Wegen der immer stärkeren Bedeutung der Logistik bei einem russischen Überfall, spielt Deutschland auch eine immer bedeutendere Rolle.
dass unsere Schienenwege allgemein einer Rundumkur bedürfen und nicht nur um die Funktion der Logistik-Drehscheibe sicherzustellen, wissen sicherlich alle, die in den letzten Jahren mal eine (größere) Reise mit der Bahn gewagt(!) haben, zusammenbrechende Brücken wie in Dresden sind nicht unbedingt ein Aushängeschild für unser schönes "High-Tech-Heimatland", und was die Straßen angeht, reicht ein Blick auf die Baustellen-Übersicht. Ich finde, erstaunlich, was infolge eines "heilsamen Schocks" plötzlich alles möglich ist, nachdem uns die ganze Zeit offensichtlich große Teile der Welt für nicht (mehr) ernst zu nehmen gehalten haben!
(Wobei sich allerdings noch herausstellen muss, wie ernst "Deutschland (bzw. Europa) 2.0" tatsächlich zu nehmen ist...)
Möglicherweise ist das auf die lange und gute Zusammenarbeit mit den Amerikanern zu rückzuführen. Gerade Offiziere im Generalsrang haben ja eine intensive Zusammenarbeit und auch Ausbildung mit der amerikanischen Armee genossen und können sich vor ihrem Erfahrungshorizont gar keine entgegengesetzte Entwicklung vorstellen.
Nur - die Zeiten haben sich geändert. Eine nüchterne Analyse wäre jetzt angebracht. Ob das allerdings unsere jetzige Generalität mit ihrem jahrelangen Erfahrungshorizont leisten kann, darf auch bezweifelt werden.
Im Prinzip hat Trump recht, daß es nicht sein kann, daß sich Europa zurücklehnt, sein Militär verkommen läßt und im Ernstfall sollen die USA dann den Karren aus dem Dreck ziehen.
Selbst ohne Trump sieht die USA ihren Schwerpunkt stärker im asiatisch-pazifischen Raum.
das heisst, wir können uns auf die Amerikaner, erst recht unter Trump, nicht mehr verlassen.
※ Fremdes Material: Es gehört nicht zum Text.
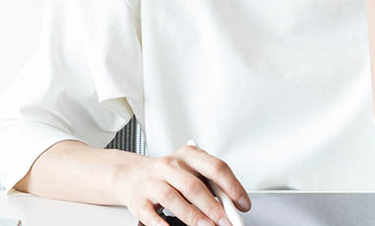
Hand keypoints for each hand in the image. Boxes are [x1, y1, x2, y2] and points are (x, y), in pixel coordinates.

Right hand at [117, 143, 250, 225]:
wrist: (131, 174)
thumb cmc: (168, 174)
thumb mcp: (190, 170)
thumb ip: (209, 183)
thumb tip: (230, 205)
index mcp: (188, 155)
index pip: (215, 167)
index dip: (232, 187)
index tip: (243, 204)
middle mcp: (169, 166)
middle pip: (194, 186)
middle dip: (214, 208)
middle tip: (227, 222)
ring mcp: (152, 182)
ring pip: (174, 200)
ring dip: (194, 217)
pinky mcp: (139, 200)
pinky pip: (152, 215)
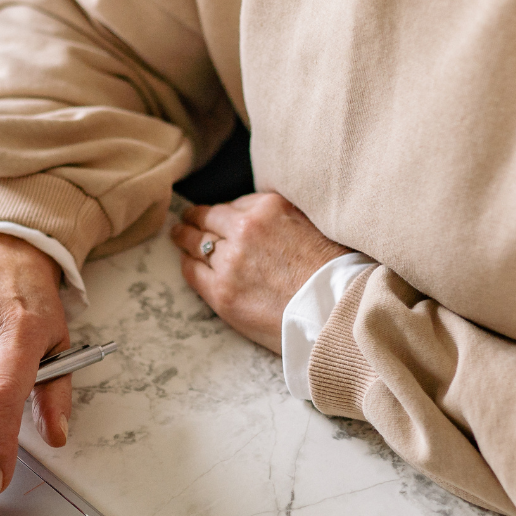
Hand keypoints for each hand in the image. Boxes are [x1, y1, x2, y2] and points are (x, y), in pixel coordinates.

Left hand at [171, 193, 351, 352]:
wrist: (336, 311)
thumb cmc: (334, 274)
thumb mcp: (313, 225)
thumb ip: (283, 217)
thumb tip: (264, 219)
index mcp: (269, 207)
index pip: (235, 205)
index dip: (225, 212)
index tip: (218, 214)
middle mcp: (244, 229)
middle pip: (209, 219)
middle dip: (196, 218)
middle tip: (188, 219)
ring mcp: (230, 261)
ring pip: (196, 243)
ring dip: (185, 237)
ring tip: (178, 235)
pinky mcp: (222, 292)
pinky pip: (193, 272)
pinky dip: (187, 264)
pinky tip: (186, 261)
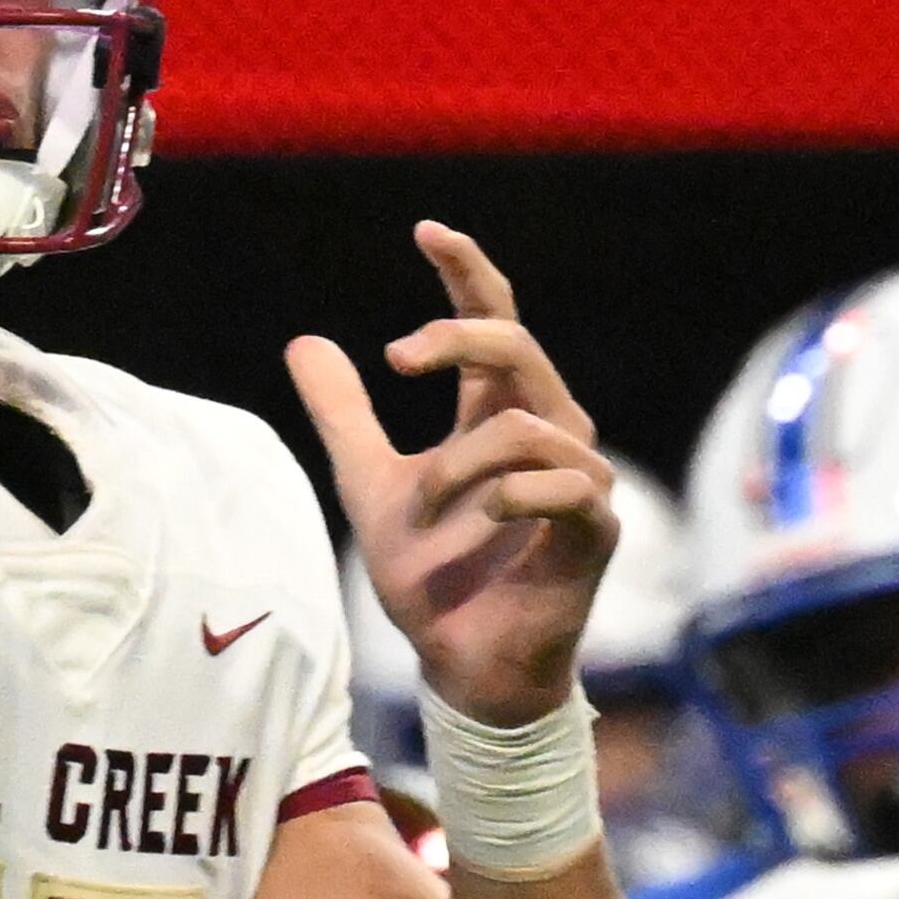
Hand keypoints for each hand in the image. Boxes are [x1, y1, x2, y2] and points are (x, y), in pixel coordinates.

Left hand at [289, 224, 615, 726]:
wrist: (463, 666)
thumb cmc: (433, 579)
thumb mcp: (368, 485)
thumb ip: (344, 416)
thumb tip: (303, 342)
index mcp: (496, 414)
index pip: (494, 319)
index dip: (467, 273)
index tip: (427, 232)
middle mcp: (545, 433)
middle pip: (516, 345)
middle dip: (457, 337)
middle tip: (396, 358)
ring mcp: (577, 480)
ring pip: (529, 420)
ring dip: (463, 462)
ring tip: (429, 508)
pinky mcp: (594, 531)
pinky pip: (567, 483)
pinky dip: (515, 491)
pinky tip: (482, 515)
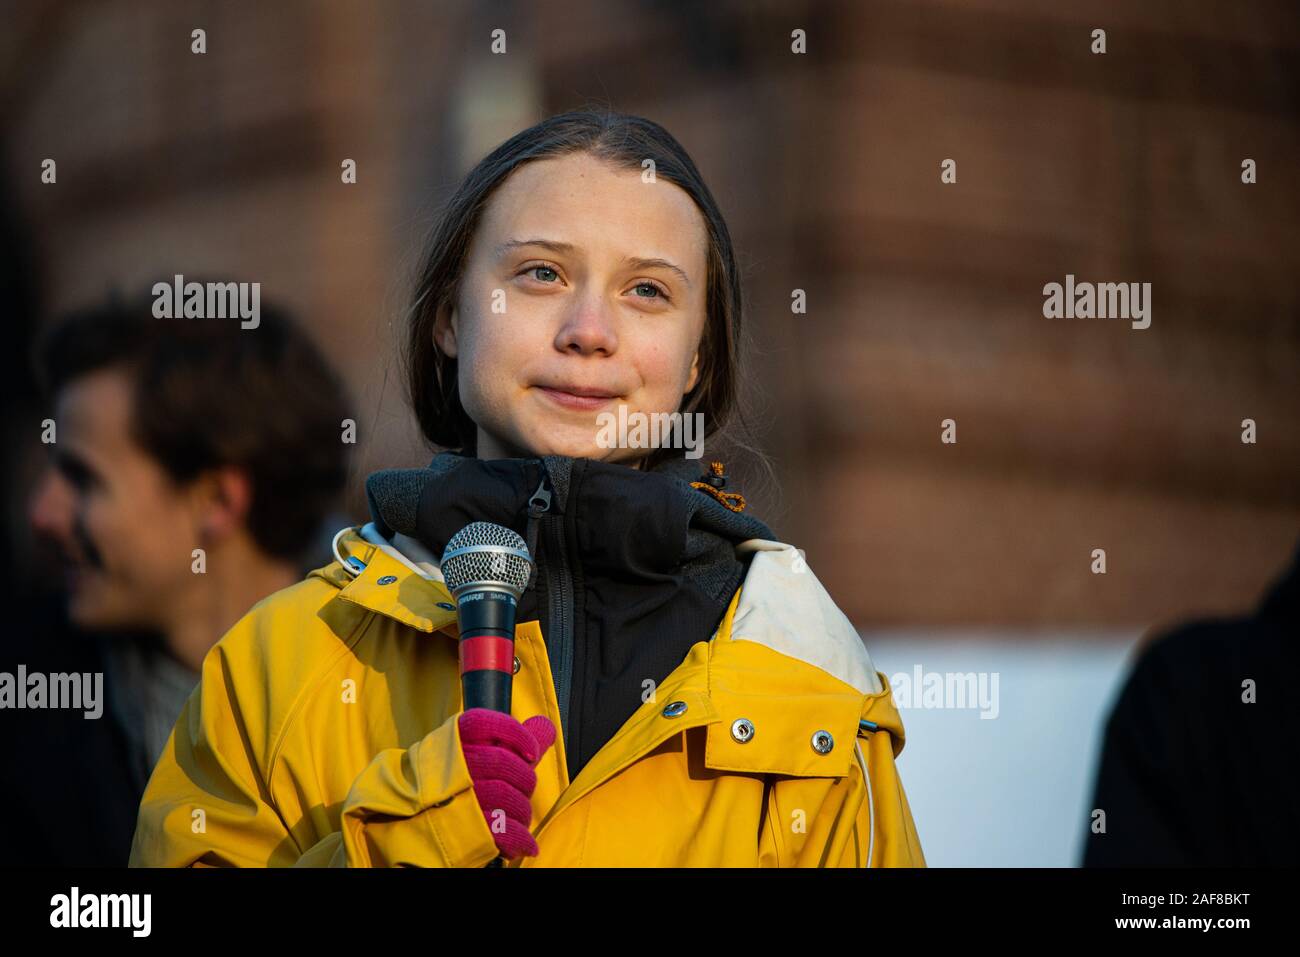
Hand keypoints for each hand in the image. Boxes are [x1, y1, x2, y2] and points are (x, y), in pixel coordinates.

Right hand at [457, 708, 556, 858]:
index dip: (515, 734)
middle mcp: (452, 766)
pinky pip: (502, 829)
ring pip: (505, 795)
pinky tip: (525, 843)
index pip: (483, 724)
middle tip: (523, 789)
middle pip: (504, 762)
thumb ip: (513, 740)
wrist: (415, 825)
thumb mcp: (477, 755)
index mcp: (452, 742)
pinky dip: (520, 837)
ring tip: (519, 817)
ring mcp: (456, 797)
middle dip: (524, 778)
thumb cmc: (454, 785)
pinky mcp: (463, 829)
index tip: (532, 752)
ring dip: (522, 810)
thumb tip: (546, 726)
Wer das ignoriert und daraus nicht die richtigen Schlüsse zieht, belügt sich selbst.
Was wir (Europa) im besten fall erreichen können, ist, ein nicht ganz so schneller Abzug der militärischen Präsenz der USA aus EU. Dafür wird er (Trump) sich aber gut bezahlen lassen. Mittel- und langfristig wird die EU militärisch auf eigenen Beinen stehen müssen. Über das atomare Schutzschild haben wir da noch gar nicht gesprochen. Das wird viel, sehr viel Geld kosten. Insofern sind die Wahlgeschenke die gerade die CSU immer noch an ihre Wähler verteilen möchte, vollkommen deplatziert.